↓↓↓

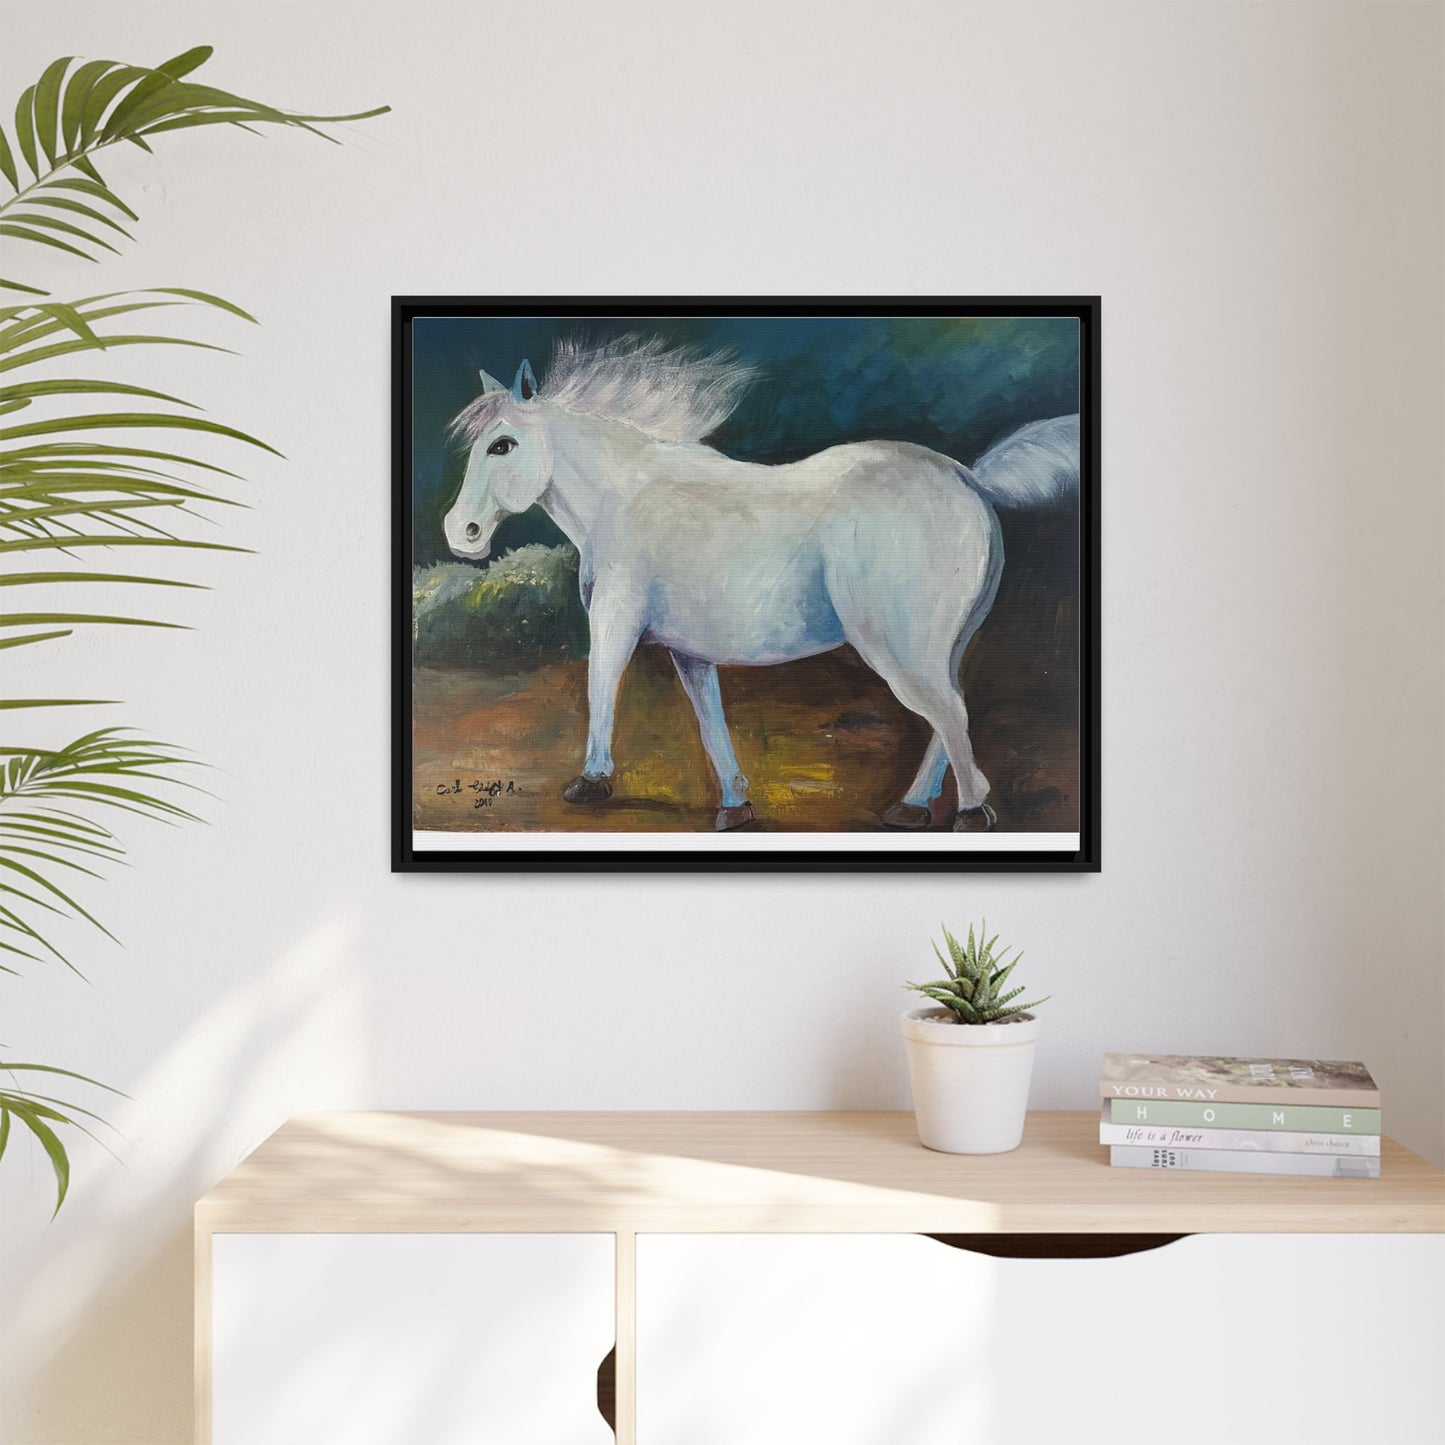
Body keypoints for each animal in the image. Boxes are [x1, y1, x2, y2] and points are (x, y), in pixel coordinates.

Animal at [442, 336, 1078, 832]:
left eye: (502, 444)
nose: (460, 532)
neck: (623, 498)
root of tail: (967, 477)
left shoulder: (615, 621)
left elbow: (601, 684)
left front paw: (591, 783)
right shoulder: (689, 651)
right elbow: (710, 721)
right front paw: (735, 805)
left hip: (899, 647)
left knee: (949, 714)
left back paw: (969, 812)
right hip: (941, 645)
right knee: (951, 714)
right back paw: (913, 808)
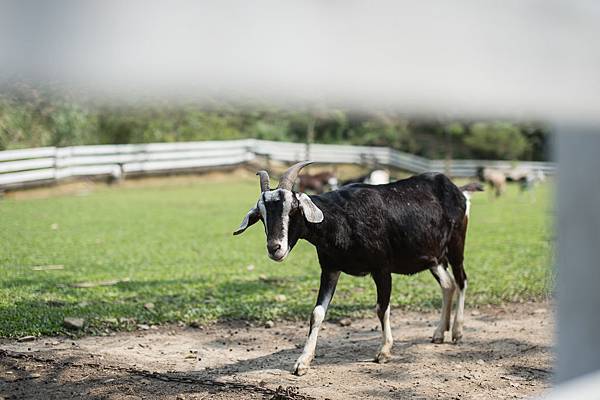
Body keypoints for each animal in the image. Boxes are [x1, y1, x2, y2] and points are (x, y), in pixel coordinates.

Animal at [233, 160, 482, 376]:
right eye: (261, 215)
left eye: (293, 208)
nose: (275, 248)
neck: (341, 220)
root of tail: (458, 190)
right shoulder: (330, 269)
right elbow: (317, 313)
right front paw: (302, 362)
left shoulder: (382, 268)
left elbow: (382, 308)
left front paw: (384, 352)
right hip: (433, 257)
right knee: (448, 284)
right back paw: (440, 333)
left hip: (456, 244)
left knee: (461, 280)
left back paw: (457, 331)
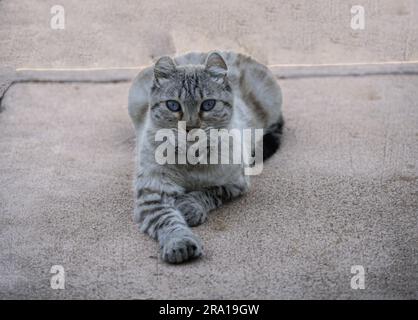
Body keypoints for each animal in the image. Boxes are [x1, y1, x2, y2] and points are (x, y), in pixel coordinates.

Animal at [128, 51, 284, 264]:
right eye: (173, 105)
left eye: (208, 105)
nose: (190, 128)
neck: (191, 157)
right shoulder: (153, 194)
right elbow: (169, 222)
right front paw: (180, 243)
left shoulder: (235, 182)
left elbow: (207, 192)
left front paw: (188, 207)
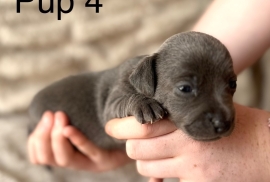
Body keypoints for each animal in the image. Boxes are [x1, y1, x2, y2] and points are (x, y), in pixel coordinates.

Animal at [28, 32, 237, 149]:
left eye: (233, 84)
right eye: (185, 88)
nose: (223, 123)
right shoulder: (111, 104)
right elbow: (125, 100)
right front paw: (145, 104)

↑↑↑

[REQUIRED ACTION]:
Find the string "shoulder" in the data. Report each line it appears in.

[RESULT OF THE TASK]:
left shoulder: (615, 621)
right shoulder: (689, 651)
right shoulder: (330, 269)
left shoulder: (382, 268)
right shoulder: (153, 194)
left shoulder: (235, 182)
right shoulder: (111, 104)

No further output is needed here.